Document excerpt -
▬▬▬
Smith, J.
Marian E. Phipps died on October 13, 1982, and her will was admitted to probate in the Barnstable Probate and Family Court on January 21, 1983. She left a life estate in her home and its contents, including three paintings by William McGregor Paxton,2 to her half sister, Janice E. Phipps (Phipps). At Phipps’ death, everything except the paintings would go to Kathy Barbera (Barbera), a cousin of the testatrix. The testatrix directed “that the three Paxton paintings ... be donated to the New York Museum of Fine Arts to be added to the Paxton paintings already at the Museum. If the New York Museum of Fine Arts advises they do not wish to accept these paintings, then I give, devise and bequeath said paintings to Kathy Bar-bera.”
Phipps was appointed executrix under the will. Because an investigation established that there is no museum by the name of the “New York Museum of Fine Arts,” Phipps filed a complaint in the Probate Court seeking instructions as to the proper disposition of the three paintings. The complaint listed as defendants all the named beneficiaries under the will, including Barbera. In addition, the Museum of Fine Arts (MFA), located in Boston, was listed as a defendant because, according to the complaint, it was the only “Museum of Fine Arts which already [had] a collection of Paxton paintings.” The Metropolitan [3]*3Museum of Art (Metropolitan), located in New York, was not named as a defendant. It had one Paxton painting.
The MFA and Barbera were the only defendants who filed answers to the complaint. Both agreed with the executrix that the will contained a latent ambiguity.3 However, they disagreed as to the museum to which the faulty description applied. The MFA (and the executrix) contended that when the testatrix used the descriptive words “New York Museum of Fine Arts,” she meant the MFA. Barbera, however, claimed that the testatrix intended the Metropolitan to be the recipient of the paintings.4 Because of the ambiguity, the judge permitted the MFA and Barbera to introduce extrinsic evidence as an aid in construing the words used in the will. Tucker v. Seaman’s Aid Soc., 7 Met. 188, 208 (1843). See Smith, The Admissibility of [4]*4Extrinsic Evidence in Will Interpretation Cases, 64 Mass. L. Rev. 123 (1979).
After the trial, the judge issued a memorandum of decision which contained his findings of fact, conclusions of law, and order for judgment. He ruled that he was not satisfied “beyond a reasonable doubt by the legal evidence as to whom the testatrix intended to name or describe when she referred to the New York Museum of Fine Arts.” He ordered that the three paintings be given to Barbera, rather than to the MFA or the Metropolitan. Later, the judge issued a “corrected” judgment, recognizing that the will gave to Phipps a life estate in the three paintings, after which they were to go to the residuary beneficiary (Bar-bera). The MFA appeals from that judgment and raises several issues. The MFA contends that (1) the judge committed reversible error when he employed the wrong standard of proof; (2) the judge’s findings of fact were, to a considerable extent, erroneous; (3) the judge committed error when he declined to apply the doctrine of cy pres; and (4) the judge erred in denying the MFA’s motion to join the Metropolitan as a party.
▬▬▬
Raw data -

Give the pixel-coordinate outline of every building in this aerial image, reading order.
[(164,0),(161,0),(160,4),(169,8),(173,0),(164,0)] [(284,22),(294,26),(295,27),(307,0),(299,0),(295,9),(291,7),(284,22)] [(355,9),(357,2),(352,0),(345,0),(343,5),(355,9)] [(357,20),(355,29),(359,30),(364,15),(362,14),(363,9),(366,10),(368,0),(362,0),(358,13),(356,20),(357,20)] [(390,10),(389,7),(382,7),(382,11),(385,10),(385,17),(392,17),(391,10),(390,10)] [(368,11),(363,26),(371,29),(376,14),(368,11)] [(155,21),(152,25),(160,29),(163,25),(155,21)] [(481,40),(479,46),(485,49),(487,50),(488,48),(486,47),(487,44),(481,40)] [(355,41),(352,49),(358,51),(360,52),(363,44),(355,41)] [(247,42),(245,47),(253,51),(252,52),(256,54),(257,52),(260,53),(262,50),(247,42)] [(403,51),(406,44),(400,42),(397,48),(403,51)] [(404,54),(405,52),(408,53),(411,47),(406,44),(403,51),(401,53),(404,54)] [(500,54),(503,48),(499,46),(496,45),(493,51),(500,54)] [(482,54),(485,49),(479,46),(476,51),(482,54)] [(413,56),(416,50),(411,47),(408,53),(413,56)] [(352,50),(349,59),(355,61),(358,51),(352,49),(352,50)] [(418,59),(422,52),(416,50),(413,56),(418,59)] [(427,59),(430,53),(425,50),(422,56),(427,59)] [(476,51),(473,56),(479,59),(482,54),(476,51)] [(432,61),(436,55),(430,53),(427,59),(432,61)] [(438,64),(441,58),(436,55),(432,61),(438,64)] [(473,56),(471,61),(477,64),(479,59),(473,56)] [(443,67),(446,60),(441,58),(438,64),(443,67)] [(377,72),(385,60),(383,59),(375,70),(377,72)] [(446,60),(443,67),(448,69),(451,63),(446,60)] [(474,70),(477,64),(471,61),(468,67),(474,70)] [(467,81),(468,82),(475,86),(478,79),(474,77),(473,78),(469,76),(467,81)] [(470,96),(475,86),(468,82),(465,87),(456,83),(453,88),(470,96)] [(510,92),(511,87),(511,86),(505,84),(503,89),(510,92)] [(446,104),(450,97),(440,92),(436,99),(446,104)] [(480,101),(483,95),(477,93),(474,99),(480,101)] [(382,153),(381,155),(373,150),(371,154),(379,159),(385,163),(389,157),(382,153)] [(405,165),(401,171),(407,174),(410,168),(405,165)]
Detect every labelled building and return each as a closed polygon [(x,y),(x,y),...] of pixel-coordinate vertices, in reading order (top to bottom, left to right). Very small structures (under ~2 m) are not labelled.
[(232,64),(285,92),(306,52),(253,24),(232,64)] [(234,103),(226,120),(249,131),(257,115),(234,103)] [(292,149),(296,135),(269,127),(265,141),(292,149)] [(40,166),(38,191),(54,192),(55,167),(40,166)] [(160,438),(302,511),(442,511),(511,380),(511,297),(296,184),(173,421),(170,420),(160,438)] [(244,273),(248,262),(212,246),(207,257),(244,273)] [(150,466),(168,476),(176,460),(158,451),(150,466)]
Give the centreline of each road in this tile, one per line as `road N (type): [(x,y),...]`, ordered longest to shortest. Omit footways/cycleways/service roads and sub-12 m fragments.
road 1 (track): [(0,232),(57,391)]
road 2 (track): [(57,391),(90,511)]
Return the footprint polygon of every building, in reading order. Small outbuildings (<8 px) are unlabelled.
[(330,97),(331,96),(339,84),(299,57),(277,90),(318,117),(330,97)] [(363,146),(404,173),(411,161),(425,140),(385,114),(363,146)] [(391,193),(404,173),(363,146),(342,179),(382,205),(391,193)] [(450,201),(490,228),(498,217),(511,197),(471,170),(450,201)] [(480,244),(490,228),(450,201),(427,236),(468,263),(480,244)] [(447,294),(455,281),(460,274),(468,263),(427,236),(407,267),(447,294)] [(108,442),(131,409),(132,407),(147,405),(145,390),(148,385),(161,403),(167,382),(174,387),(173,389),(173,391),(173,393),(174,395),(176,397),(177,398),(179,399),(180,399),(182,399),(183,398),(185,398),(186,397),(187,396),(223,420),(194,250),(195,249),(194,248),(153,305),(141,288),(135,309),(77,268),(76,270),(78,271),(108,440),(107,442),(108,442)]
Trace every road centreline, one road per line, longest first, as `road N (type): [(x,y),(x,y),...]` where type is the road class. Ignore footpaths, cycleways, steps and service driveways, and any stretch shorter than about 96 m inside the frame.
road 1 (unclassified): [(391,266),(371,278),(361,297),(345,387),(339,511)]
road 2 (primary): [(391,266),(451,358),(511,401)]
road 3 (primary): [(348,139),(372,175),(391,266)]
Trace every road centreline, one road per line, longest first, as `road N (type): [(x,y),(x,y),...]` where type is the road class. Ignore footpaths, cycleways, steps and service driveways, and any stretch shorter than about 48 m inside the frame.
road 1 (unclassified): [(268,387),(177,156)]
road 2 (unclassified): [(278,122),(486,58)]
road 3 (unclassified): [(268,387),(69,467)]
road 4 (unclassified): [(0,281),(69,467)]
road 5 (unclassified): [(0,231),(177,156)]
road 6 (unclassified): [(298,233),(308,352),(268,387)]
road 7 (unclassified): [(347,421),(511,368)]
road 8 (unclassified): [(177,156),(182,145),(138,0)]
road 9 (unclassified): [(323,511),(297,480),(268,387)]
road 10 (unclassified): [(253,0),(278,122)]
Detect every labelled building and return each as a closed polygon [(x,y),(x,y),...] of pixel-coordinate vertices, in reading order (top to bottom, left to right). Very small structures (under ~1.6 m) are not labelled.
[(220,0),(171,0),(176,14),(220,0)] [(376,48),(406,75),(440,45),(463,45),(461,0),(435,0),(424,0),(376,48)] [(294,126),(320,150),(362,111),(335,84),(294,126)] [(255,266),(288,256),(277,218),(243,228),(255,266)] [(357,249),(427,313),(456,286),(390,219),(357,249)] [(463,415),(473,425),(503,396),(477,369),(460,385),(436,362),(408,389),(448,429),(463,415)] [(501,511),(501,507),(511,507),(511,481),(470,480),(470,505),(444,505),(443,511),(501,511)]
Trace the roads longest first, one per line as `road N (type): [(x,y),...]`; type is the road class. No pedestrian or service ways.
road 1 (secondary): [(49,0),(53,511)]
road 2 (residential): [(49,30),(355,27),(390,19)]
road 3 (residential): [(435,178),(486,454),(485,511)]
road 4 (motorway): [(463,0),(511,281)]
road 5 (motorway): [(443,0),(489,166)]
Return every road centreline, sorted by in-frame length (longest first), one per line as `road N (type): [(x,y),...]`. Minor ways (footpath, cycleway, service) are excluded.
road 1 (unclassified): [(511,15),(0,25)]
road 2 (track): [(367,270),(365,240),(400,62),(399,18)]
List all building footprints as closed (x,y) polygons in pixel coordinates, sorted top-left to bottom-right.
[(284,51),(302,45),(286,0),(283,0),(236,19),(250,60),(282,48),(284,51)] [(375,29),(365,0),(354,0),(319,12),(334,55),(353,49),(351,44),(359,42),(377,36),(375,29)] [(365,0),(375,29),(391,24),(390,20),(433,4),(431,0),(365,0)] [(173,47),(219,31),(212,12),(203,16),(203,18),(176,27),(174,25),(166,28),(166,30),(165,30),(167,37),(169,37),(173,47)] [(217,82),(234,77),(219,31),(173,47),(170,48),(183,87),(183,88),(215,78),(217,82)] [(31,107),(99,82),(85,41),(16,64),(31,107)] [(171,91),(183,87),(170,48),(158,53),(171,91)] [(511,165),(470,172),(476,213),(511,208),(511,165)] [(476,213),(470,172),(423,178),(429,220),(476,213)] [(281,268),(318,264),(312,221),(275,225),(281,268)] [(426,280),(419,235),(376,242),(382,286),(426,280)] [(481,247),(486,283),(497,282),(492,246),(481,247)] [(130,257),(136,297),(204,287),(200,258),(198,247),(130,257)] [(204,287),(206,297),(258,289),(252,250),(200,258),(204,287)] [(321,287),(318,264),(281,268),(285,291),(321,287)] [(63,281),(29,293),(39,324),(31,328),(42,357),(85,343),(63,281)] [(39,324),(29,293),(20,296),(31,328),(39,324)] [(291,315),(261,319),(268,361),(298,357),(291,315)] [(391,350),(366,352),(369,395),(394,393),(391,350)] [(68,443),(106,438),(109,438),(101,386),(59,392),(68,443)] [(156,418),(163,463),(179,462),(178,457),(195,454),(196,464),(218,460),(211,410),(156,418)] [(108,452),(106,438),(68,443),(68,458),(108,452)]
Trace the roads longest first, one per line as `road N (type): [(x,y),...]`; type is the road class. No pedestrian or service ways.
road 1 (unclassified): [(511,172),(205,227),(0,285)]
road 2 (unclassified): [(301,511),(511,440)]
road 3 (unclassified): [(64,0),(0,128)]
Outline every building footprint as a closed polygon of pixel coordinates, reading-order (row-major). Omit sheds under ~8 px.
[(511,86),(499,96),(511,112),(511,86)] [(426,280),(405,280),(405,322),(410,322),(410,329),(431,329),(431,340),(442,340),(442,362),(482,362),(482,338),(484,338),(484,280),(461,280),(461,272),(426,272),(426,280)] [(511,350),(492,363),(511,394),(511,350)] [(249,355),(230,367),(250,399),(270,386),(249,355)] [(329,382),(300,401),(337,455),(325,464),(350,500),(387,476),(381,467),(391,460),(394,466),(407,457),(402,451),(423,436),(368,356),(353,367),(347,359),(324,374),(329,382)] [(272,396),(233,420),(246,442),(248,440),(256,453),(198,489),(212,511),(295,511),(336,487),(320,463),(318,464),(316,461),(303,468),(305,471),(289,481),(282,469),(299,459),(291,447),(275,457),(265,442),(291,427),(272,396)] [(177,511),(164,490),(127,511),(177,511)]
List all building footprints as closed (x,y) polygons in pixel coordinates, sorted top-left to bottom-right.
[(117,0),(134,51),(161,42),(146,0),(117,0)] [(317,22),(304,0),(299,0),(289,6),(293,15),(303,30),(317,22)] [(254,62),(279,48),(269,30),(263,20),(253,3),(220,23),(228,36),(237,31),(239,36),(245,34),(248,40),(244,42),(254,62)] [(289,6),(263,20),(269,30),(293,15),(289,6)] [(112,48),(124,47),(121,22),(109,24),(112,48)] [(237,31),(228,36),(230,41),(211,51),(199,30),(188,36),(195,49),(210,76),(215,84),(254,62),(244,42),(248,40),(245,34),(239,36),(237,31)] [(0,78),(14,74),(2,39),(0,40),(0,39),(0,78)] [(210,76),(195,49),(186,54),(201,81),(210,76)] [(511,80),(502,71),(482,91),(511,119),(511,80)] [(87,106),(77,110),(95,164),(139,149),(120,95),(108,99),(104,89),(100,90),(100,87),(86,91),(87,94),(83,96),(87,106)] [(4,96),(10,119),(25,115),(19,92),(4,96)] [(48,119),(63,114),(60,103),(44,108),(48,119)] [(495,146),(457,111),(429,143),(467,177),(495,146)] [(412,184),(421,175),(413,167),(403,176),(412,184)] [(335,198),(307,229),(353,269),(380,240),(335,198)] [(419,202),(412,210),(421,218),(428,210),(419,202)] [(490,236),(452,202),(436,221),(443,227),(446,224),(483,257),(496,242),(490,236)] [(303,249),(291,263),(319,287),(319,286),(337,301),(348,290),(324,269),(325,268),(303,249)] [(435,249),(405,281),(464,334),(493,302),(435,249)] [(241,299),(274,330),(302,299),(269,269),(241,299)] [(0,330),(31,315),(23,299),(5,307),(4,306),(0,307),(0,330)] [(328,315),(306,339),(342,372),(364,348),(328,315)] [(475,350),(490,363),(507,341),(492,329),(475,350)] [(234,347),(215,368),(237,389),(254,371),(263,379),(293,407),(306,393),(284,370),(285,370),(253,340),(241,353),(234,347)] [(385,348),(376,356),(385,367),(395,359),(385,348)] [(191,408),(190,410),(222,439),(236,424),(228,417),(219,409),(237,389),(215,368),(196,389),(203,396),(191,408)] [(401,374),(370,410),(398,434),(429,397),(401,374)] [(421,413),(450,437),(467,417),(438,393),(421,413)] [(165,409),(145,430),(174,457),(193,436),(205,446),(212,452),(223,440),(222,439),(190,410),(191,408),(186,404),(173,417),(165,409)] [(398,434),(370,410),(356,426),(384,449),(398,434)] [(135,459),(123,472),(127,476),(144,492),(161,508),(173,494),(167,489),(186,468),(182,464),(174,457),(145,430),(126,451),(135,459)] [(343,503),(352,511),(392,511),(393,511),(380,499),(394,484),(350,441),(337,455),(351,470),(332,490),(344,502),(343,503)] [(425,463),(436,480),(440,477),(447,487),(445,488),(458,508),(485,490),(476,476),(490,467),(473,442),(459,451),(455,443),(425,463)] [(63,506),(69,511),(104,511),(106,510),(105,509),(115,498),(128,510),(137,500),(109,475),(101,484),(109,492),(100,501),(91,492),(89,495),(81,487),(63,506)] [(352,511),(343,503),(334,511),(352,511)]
▬▬▬
Set task - List every contention the MFA raises in its appeal, according to the court opinion on the Paxton paintings.

The solution -
1. The judge committed reversible error when he employed the wrong standard of proof.
2. The judge's findings of fact were, to a considerable extent, erroneous.
3. The judge committed error when he declined to apply the doctrine of cy pres.
4. The judge erred in denying the MFA's motion to join the Metropolitan as a party.